Seems like this encoding has currently minor issue rawhide where mkfs.ext4 - which has only 16 bytes for label - and takes just 1st. byte from encoded last 'ě' - making funny  \xc4 character - but otherwise it seems to give result which is understand between few tools: udev/blkid/palimpsest somehow.

Looking into your upstream commit where you've just made the function public just few days ago I could probably assume everyone has currently it's own undocumented way for character transformation.

That probably means for our dmsetup tool - that when user wants to create "a b"

dmsetup needs to create table with the name  'a\x20b'

I think that needs heavy documentation - and it's probably major API change.

On my system it seems to be working already - when I use such sequence.
(i.e. I encode  space to \x20 - which means user already could use this on their own).

Now where is this standard documented and described ?

Comment 26 Peter Rajnoha 2011-10-07 09:41:08 UTC

(In reply to comment #23)
> A '\' followed by 'x' and two hex digits is not replaced.

Yes, this must be documented! I mean, users should know what to
expect, probably a mention in udev man page would be fine if we're going to
support such encoding (so we can make a reference to udev documentation for
users if needed).

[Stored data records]
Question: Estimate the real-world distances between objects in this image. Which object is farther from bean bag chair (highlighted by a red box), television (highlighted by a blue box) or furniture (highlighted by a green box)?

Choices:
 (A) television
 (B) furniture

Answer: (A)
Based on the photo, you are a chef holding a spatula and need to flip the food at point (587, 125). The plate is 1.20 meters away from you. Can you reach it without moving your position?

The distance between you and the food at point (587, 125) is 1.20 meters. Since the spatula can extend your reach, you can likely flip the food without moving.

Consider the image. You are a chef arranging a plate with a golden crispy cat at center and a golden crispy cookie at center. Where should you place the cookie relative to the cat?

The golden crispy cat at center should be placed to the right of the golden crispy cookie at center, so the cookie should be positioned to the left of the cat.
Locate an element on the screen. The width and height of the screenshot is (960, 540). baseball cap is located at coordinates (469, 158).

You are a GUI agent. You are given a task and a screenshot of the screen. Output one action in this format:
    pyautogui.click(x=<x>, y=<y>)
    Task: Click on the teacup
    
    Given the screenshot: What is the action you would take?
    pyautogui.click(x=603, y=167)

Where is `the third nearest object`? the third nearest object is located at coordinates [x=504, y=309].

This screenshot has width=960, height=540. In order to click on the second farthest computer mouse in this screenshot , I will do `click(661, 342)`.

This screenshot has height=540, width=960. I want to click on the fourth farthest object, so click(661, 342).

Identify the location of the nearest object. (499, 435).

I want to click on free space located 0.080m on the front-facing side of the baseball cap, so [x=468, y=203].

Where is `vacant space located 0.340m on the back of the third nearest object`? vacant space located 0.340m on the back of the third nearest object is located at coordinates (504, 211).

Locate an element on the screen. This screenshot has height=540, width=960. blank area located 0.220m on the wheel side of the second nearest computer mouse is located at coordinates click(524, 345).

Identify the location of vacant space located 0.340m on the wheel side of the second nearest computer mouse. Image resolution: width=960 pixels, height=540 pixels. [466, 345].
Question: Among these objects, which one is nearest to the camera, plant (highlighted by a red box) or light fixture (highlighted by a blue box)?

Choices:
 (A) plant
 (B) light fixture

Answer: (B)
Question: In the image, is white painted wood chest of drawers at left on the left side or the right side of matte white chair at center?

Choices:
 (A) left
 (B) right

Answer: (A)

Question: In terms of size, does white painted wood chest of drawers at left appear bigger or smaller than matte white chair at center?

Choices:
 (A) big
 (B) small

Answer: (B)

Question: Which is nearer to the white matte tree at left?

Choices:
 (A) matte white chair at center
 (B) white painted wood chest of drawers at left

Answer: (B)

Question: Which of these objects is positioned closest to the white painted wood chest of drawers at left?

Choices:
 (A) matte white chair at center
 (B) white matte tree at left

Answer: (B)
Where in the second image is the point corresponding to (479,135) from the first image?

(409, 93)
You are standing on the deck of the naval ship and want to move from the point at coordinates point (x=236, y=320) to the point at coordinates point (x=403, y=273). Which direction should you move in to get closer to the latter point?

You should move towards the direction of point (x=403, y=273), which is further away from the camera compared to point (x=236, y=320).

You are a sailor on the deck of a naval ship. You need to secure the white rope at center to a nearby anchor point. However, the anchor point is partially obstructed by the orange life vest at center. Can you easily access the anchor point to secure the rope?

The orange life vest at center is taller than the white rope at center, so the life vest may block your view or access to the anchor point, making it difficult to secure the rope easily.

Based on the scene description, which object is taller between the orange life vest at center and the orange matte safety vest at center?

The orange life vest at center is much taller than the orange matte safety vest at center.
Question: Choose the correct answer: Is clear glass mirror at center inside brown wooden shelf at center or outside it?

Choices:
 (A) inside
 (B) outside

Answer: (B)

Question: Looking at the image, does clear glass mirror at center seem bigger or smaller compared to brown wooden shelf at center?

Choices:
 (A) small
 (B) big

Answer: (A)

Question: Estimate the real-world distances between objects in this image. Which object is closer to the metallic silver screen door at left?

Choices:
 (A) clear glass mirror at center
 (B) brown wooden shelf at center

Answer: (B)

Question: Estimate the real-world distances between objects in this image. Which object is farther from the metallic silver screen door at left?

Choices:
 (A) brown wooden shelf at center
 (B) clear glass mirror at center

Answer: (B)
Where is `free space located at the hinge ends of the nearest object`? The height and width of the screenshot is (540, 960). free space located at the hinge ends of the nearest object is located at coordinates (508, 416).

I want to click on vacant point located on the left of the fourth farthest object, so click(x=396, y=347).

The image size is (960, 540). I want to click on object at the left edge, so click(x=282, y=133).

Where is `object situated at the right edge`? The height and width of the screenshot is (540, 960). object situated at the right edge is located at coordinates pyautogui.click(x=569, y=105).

TASK STATEMENT
Reproduce the forum thread on udev character encoding in full, word for word.

FINISHED EXERCISE
Seems like this encoding has currently minor issue rawhide where mkfs.ext4 - which has only 16 bytes for label - and takes just 1st. byte from encoded last 'ě' - making funny  \xc4 character - but otherwise it seems to give result which is understand between few tools: udev/blkid/palimpsest somehow.

Looking into your upstream commit where you've just made the function public just few days ago I could probably assume everyone has currently it's own undocumented way for character transformation.

That probably means for our dmsetup tool - that when user wants to create "a b"

dmsetup needs to create table with the name  'a\x20b'

I think that needs heavy documentation - and it's probably major API change.

On my system it seems to be working already - when I use such sequence.
(i.e. I encode  space to \x20 - which means user already could use this on their own).

Now where is this standard documented and described ?

Comment 26 Peter Rajnoha 2011-10-07 09:41:08 UTC

(In reply to comment #23)
> A '\' followed by 'x' and two hex digits is not replaced.

Yes, this must be documented! I mean, users should know what to
expect, probably a mention in udev man page would be fine if we're going to
support such encoding (so we can make a reference to udev documentation for
users if needed).